L’un des deux sénateurs de l’île, Saïd Omar Oili, qui vit lui aussi à Labattoir (il en a été le maire), n’en revient pas : « On ne comprend rien, on ne voit rien, on a l’impression que tout est verrouillé. » Comme une immense majorité de Mahorais·es, lui aussi est sinistré : sa maison a été inondée, et depuis six jours il travaille d’arrache-pied pour la retaper.
Particulièrement remonté après la visite éclair d’Emmanuel Macron (lire l’encadré), il s’étonne de n’avoir vu aucun secouriste dans le bidonville de La Vigie, pour essayer de ramasser les cadavres, ou dans les quartiers en dur, pour identifier les maisons qui menacent de s’écrouler. « Même les militaires, on ne les voit pas », regrette-t-il, alors que le camp de l’armée se trouvent à quelques encablures de chez lui.
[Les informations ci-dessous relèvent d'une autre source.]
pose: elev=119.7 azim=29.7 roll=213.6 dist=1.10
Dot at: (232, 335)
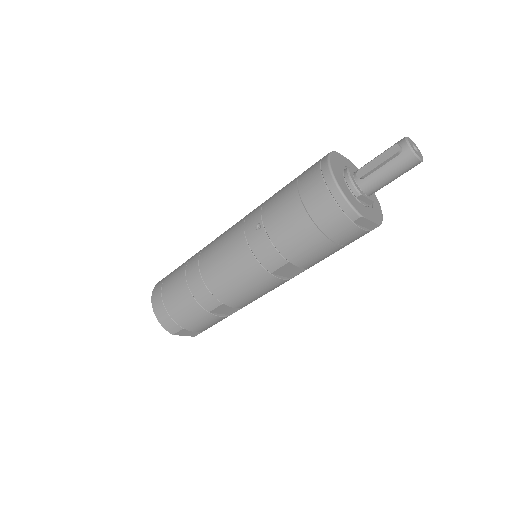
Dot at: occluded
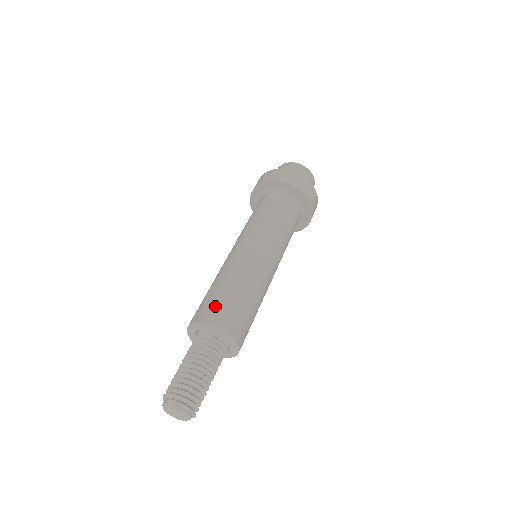
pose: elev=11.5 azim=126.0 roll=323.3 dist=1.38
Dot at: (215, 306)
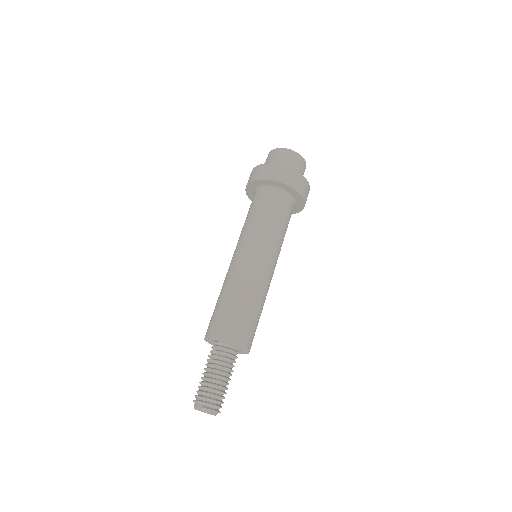
Dot at: (233, 324)
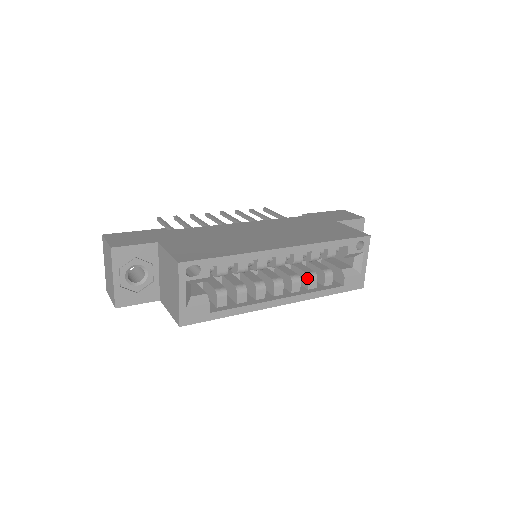
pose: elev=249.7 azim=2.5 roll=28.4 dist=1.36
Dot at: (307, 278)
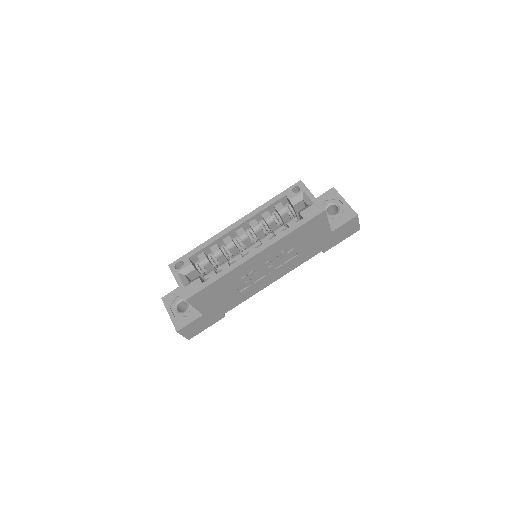
Dot at: occluded
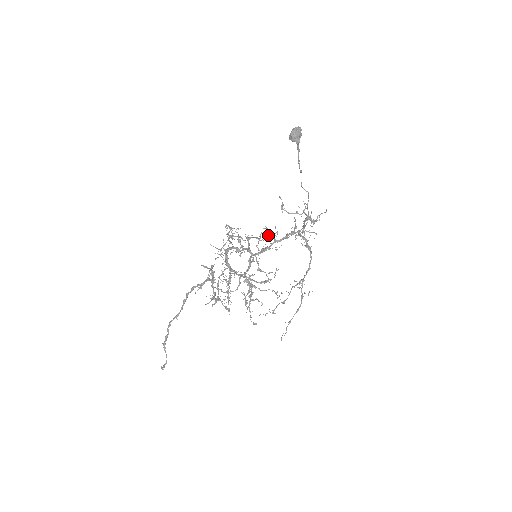
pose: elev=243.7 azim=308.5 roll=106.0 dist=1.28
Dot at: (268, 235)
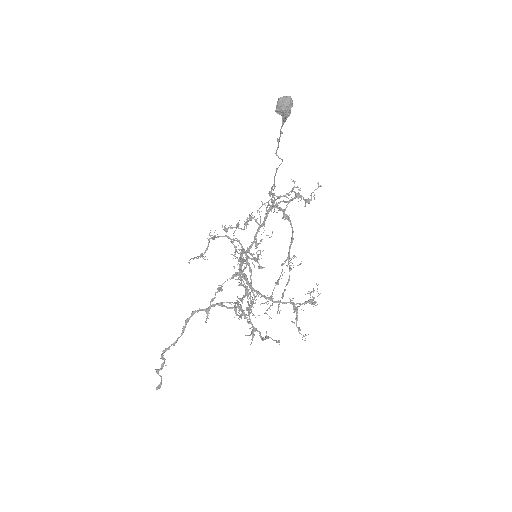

Lorsqu’il a été élu sénateur en octobre 2023, Saïd Omar Oili, une figure de la politique locale qui a notamment présidé le Conseil général de 2004 à 2008, s’est rangé dans le camp des macronistes et a rejoint le Rassemblement des démocrates, progressistes et indépendants (RDPI). « J’ai toujours soutenu Macron, mais là, c’est trop », déclare-t-il aujourd’hui. Il juge « inacceptables » les propos tenus par Emmanuel Macron lors de sa visite éclair à Mayotte, et particulièrement cette saillie face à une foule en colère jeudi soir : « N’opposez pas les gens ! Si vous opposez les gens, on est foutus, parce que vous êtes contents d’être en France. Parce que si c’était pas la France vous seriez 10 000 fois plus dans la merde ! »
« On n’avait pas besoin de ça, déplore le parlementaire. Les Mahorais méritent plus de respect. Vous avez des gens qui ont soif, qui ont faim, dont certains ont tout perdu, c’est normal qu’ils soient en colère. Quand o n est un dirigeant, on doit prendre de la hauteur. Là, c’est vraiment le sous-sol. Il aurait mieux valu qu’il ne vienne pas. »
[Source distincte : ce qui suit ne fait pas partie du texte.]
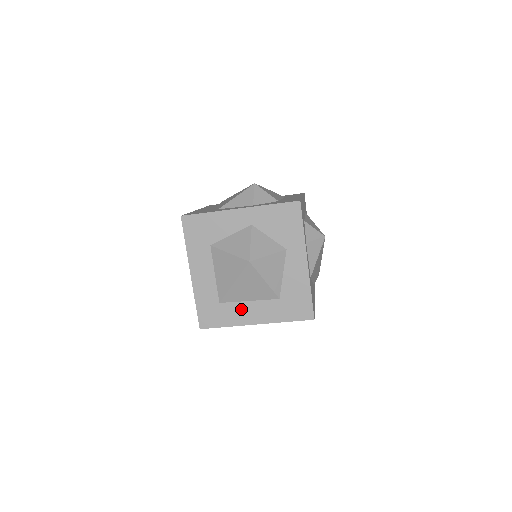
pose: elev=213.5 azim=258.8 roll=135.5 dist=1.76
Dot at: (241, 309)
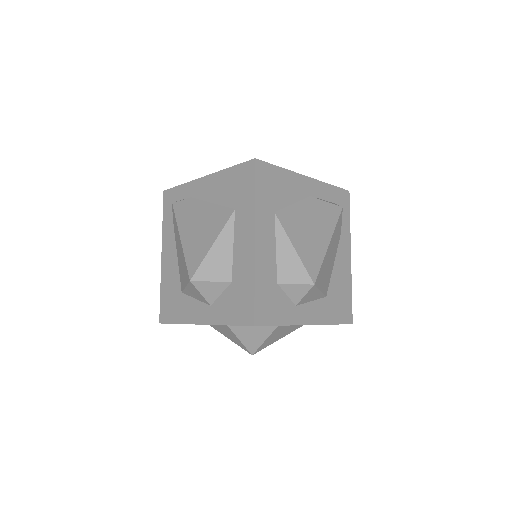
Dot at: occluded
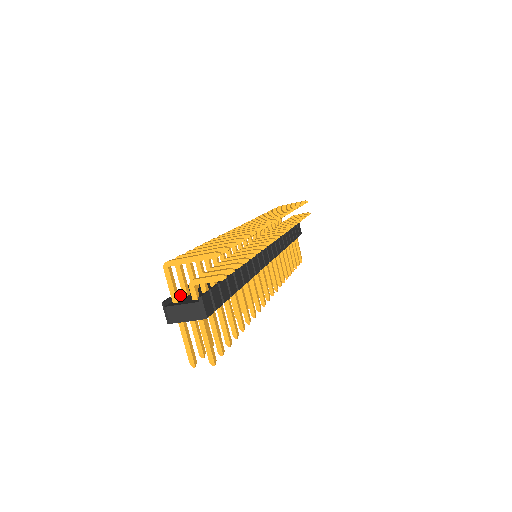
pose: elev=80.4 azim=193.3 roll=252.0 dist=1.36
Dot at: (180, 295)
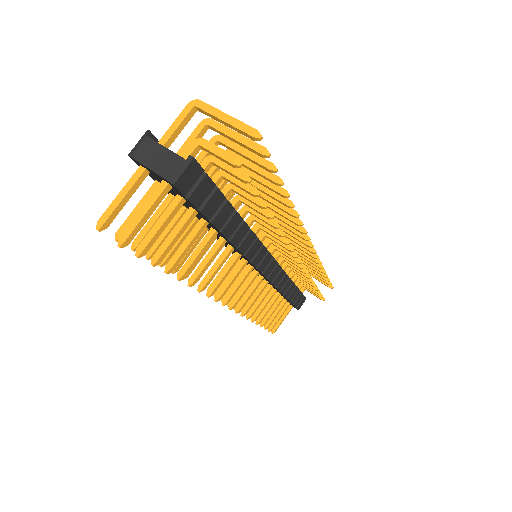
Dot at: occluded
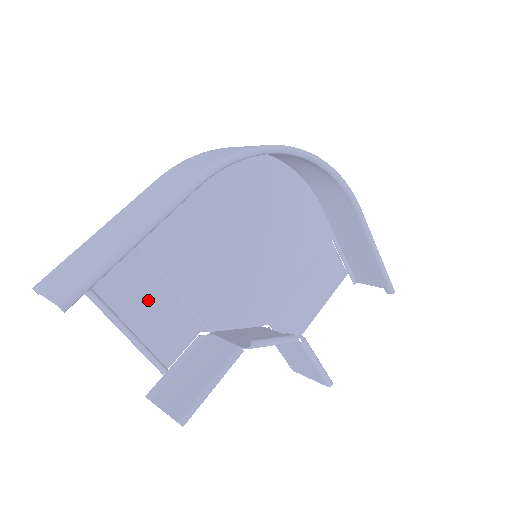
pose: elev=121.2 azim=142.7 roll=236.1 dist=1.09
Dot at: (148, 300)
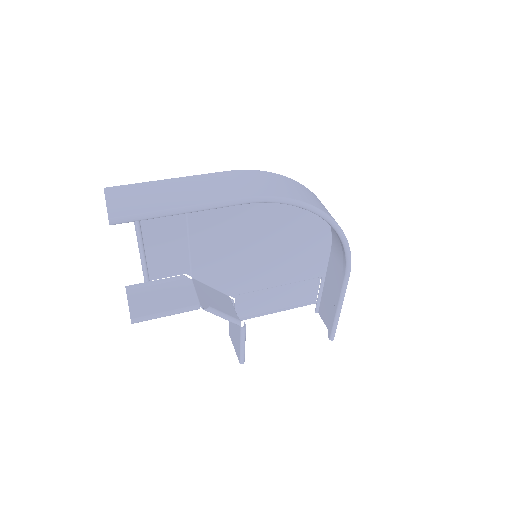
Dot at: (167, 236)
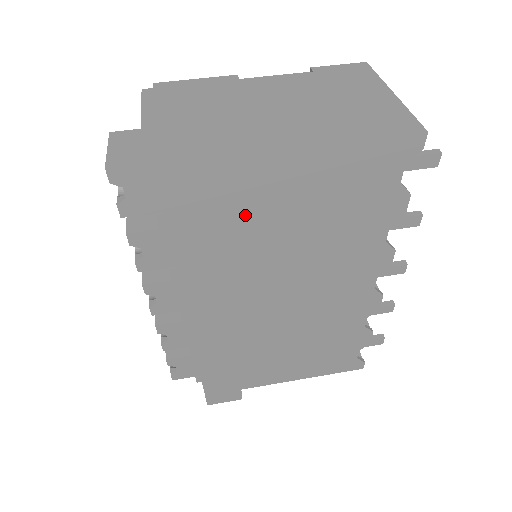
Saïd Omar Oili déplore également les annonces d’un durcissement de la lutte contre l’immigration. « Si la France avait investi massivement sur le territoire, nous n’en serions pas là, oppose le sénateur. Si le réseau électrique n’est pas enfoui, ce n’est pas la faute des étrangers ! Si le réseau d’eau potable est détérioré, ce n’est pas la faute des étrangers ! Si la retraite moyenne est de 600 euros ici, ce qui pousse les gens à louer leur maison à des métropolitains et à se construire une petite maison en tôle, ce n’est pas la faute des étrangers ! C’est trop facile de dire que l’enfer, c’est les autres. »
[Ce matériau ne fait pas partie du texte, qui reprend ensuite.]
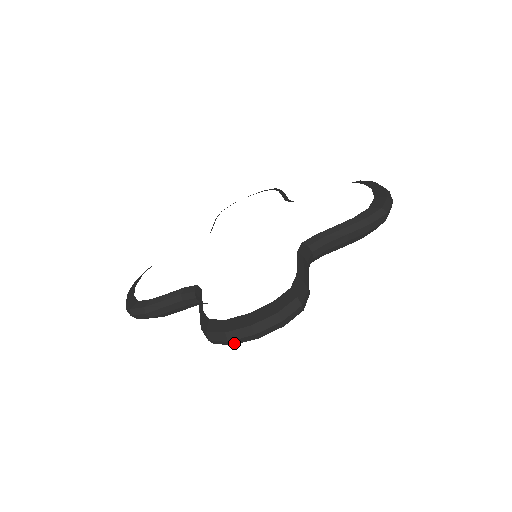
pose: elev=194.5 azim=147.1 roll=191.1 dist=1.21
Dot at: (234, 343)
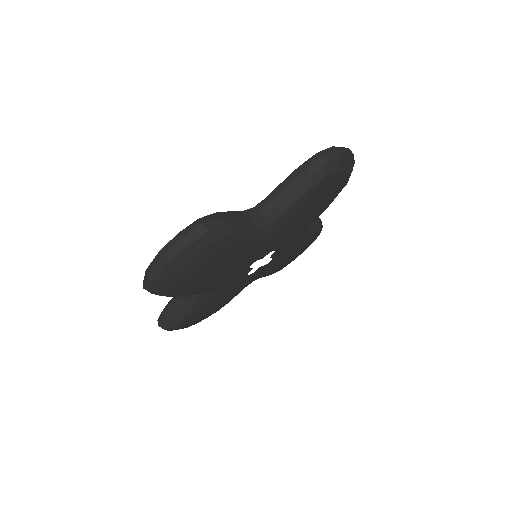
Dot at: (342, 154)
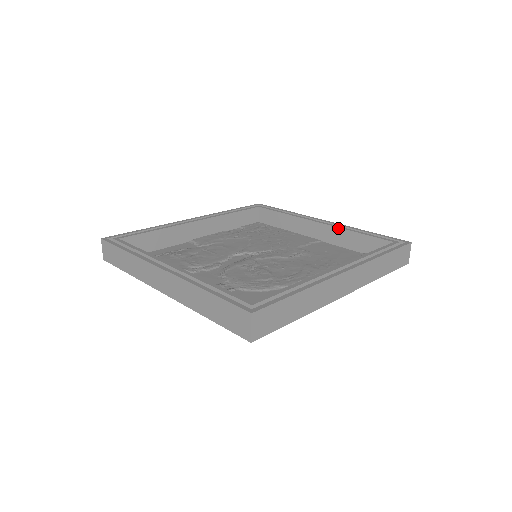
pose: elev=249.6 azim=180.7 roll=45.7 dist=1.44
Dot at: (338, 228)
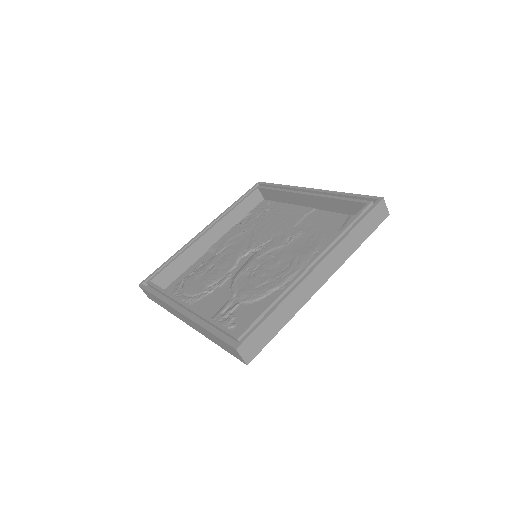
Dot at: (322, 197)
L’élu va donc demander une commission d’enquête. « Je ne me fais plus aucune illusion, je ne crois plus en l’État français », assène-t-il.
La préfecture a bien mis en place une boucle WhatsApp avec les élu·es, mais selon lui, elle ne sert à rien : « Nous avons très peu d’informations, on ne sait même pas où sont organisées les distributions d’eau. »
Le corps médical n’est pas plus informé. Julien Bousac est le coordinateur général de Médecins du monde (MDM) à Mayotte. Alors que son organisation essaie d’organiser les secours depuis la France, il tente de son côté de mener des opérations de distribution sur le terrain (des pastilles pour purifier l’eau notamment), tout en étant lui-même sinistré.
Mais il manque de moyens et d’informations. « C’est fou, s’étonne-t-il. Il n’y a aucun canal d’information, ni avec la population, ni avec les élus. » Dans le village de Doujani où il vit, « il n’y a eu aucune distribution d’eau ou de nourriture », or « il y a urgence »,estime-t-il,car la situation est explosive.
Julien Bousac a vécu plusieurs crises dans sa carrière. Il sait que les secours sont toujours trop lents aux yeux des personnes sinistrées. Il admet en outre que la situation est unique : non seulement c’est l’ensemble du territoire qui a été touché, mais en plus, ce territoire est particulièrement isolé. « C’est un cas très rare, un immense défi logistique », ce qui n’excuse pas, à ses yeux, « une absence de dialogue incompréhensible ».